Textauszug
■ ■ ■ ■ ■
Auffallenderweise wird die Kuh in zweifacher Weise herausgelöst und so zur
Geltung gebracht, zum einen durch den gewählten Ausschnitt, zum anderen
durch ihre Isolierung aus jenem Feld, in dem sie sich üblicherweise bewegt.
Mag die Kuh Melkstände passieren, in einer solchen Umgebung ließe sie sich
nicht recht ins Bild setzen.
Über das Wesen von Kühen sagen solche Aufnahmen wenig oder gar nichts. Da
lohnt es sich, Aufnahmen von Kühen in alpinem Gelände zu machen, und zwar
immer bemüht, mit einem Tier auf diese oder jene Weise in Kontakt zu treten.
Selten wird man eine gute Aufnahme machen, steigt man nur aus dem Auto aus
und knipst eine Kuh. Man muss sich mit dem Gelände vertraut machen, in dem
sich Kühe bewegen. Man muss mit Kühen interagieren, sich zwischen sie
drängen, auch auf die Gefahr hin, beschmutzt oder vielleicht umgestoßen zu
werden. Macht man dies, dann wird man sehr unterschiedlichen Rindern und
Kühen begegnen. Manchmal scheinen Kühe zu posieren, so als wüssten sie um
die Fotografie. Und dann erlebt man wieder Situationen, in denen sich
dieselben Kühe völlig anders verhalten. Kühe können sich neugierig nähern,
so tun, als würden sie im Gras schnobern, den Kopf gesenkt. Dabei haben sie
nur uns im Auge. Was eine Kuh sieht, wenn sie seitlich von unten nach oben
blickt, ist schwer zu sagen. Auf jeden Fall ist dieses Schauen eng an die
Bewegung geknüpft, was deutlich wird, macht man eine Serie von Aufnahmen,
während sich eine Kuh nähert oder ausweicht. Darüber hat sich wohl noch kein
professioneller Kuhfotograf den Kopf zerbrochen, auch keiner der
Agraringenieure, die angesichts des ganzen Gestänges in engen und
geometrisch organisierten Laufställen von artgerechter Tierhaltung sprechen.
■ ■ ■ ■ ■
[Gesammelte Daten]
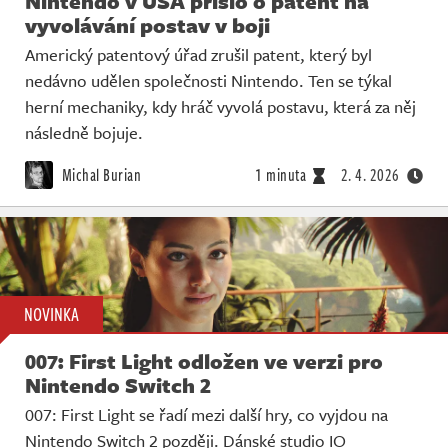
Nintendo v USA přišlo o patent na
vyvolávání postav v boji
Americký patentový úřad zrušil patent, který byl
nedávno udělen společnosti Nintendo. Ten se týkal
herní mechaniky, kdy hráč vyvolá postavu, která za něj
následně bojuje.
Michal Burian
1 minuta
2. 4. 2026
NOVINKA
007: First Light odložen ve verzi pro
Nintendo Switch 2
007: First Light se řadí mezi další hry, co vyjdou na
Nintendo Switch 2 později. Dánské studio IO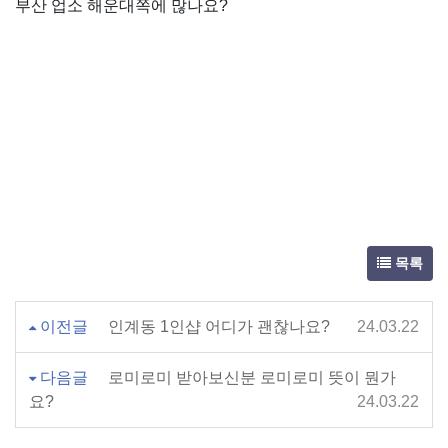
부산 업소 해운대쪽에 많나요?
목록
이전글
인계동 1인샵 어디가 괜찮나요?
24.03.22
다음글
로미로미 받아보신분 로미로미 뜻이 뭔가
요?
24.03.22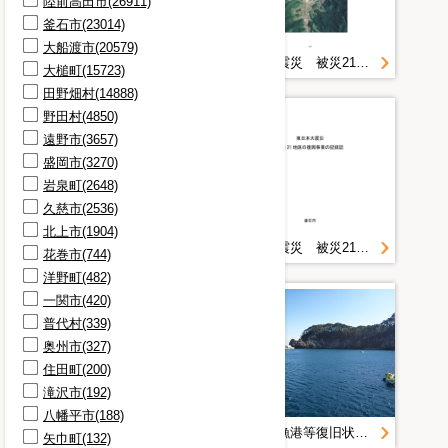
陸前高田市(26911)
被害状況(2462)
釜石市(23014)
マイク(2383)
大船渡市(20579)
ゲーム(2373)
東日本大震災 被災21地区の復興事業の記録誌 ８／８
東日本大震災 被災21地区の復興事業の記録誌 ５／８
大槌町(15723)
まちづくり(2367)
田野畑村(14888)
山林(2355)
野田村(4850)
ステージ(2254)
遠野市(3657)
作業員(2217)
盛岡市(3270)
津波(2190)
岩泉町(2648)
被災状況(2172)
久慈市(2536)
北上市(1904)
東日本大震災 被災21地区の復興事業の記録誌 ６／８
東日本大震災 被災21地区の復興事業の記録誌 １／８
花巻市(744)
洋野町(482)
一関市(420)
普代村(339)
奥州市(327)
住田町(200)
滝沢市(192)
八幡平市(188)
宮古管内漁港等復旧状況定点写真＿Ｈ２８．２月＿重茂漁港
宮古管内漁港等復旧状況定点写真＿Ｈ２８．２月＿重茂漁港
矢巾町(132)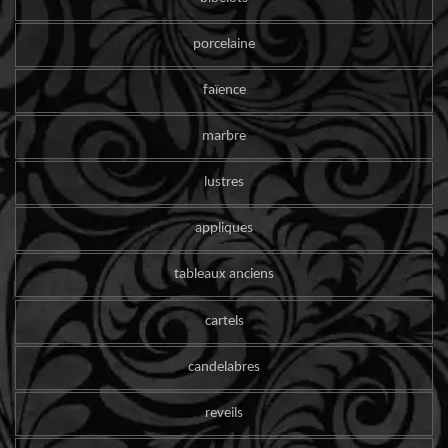
porcelaine
faïence
marbre
lustres
appliques
tableaux anciens
cartels
candelabres
reveils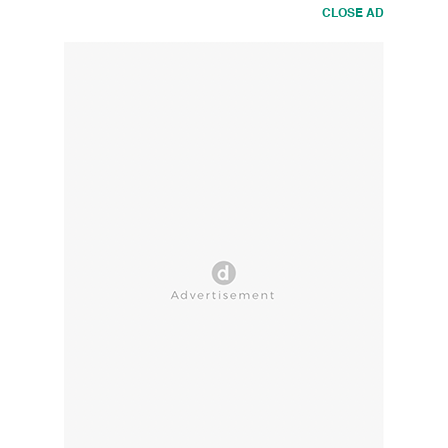
CLOSE AD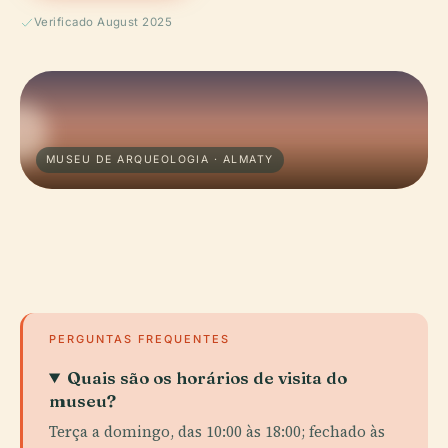
Verificado August 2025
MUSEU DE ARQUEOLOGIA · ALMATY
PERGUNTAS FREQUENTES
Quais são os horários de visita do
museu?
Terça a domingo, das 10:00 às 18:00; fechado às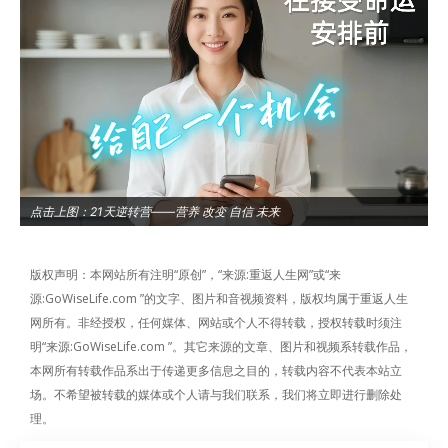
点击上图：21天逆转营——营养 改变 自信 未来
版权声明：本网站所有注明“原创”，“来源:重返人生网”或“来
源:GoWiseLife.com ”的文字、图片和音视频资料，版权均属于重返人生
网所有。非经授权，任何媒体、网站或个人不得转载，授权转载时须注
明“来源:GoWiseLife.com ”。其它来源的文章、图片和视频系转载作品，
本网所有转载作品系出于传递更多信息之目的，转载内容不代表本站立
场。不希望被转载的媒体或个人请与我们联系，我们将立即进行删除处
理。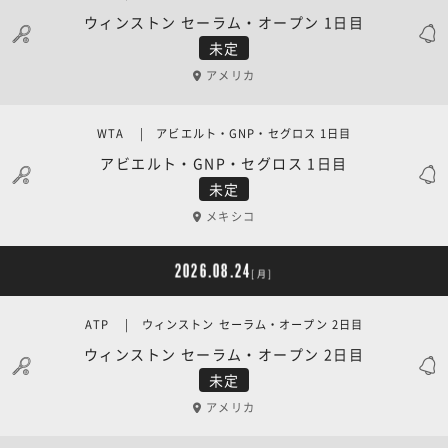
ウィンストン セーラム・オープン 1日目
未定
アメリカ
WTA | アビエルト・GNP・セグロス 1日目
アビエルト・GNP・セグロス 1日目
未定
メキシコ
2026.08.24
[月]
ATP | ウィンストン セーラム・オープン 2日目
ウィンストン セーラム・オープン 2日目
未定
アメリカ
■ ■ ■ ■ ■
Arbeitsauftrag A
Aktualisiere im Textauszug die Stelle von „Auffallenderweise wird die“ bis einschließlich „sich üblicherweise bewegt.“, indem du „Ausschnitt“ durch „Bildausschnitt“ ersetzt.
Arbeitsauftrag B
Fasse den Absatz des Textauszugs, der mit „Auffallenderweise wird die Kuh“ beginnt, kürzer zusammen und behalte dabei seine wesentlichen Aussagen bei.

Antwort A
Auffallenderweise wird die Kuh in zweifacher Weise herausgelöst und so zur
Geltung gebracht, zum einen durch den gewählten Bildausschnitt, zum anderen
durch ihre Isolierung aus jenem Feld, in dem sie sich üblicherweise bewegt.

Antwort B
Die Kuh wird auf zwei Arten hervorgehoben: durch den gewählten Ausschnitt und durch ihre Isolierung aus dem Feld, in dem sie sich üblicherweise bewegt. Auch wenn sie Melkstände passieren mag, ließe sie sich in einer solchen Umgebung nicht recht ins Bild setzen.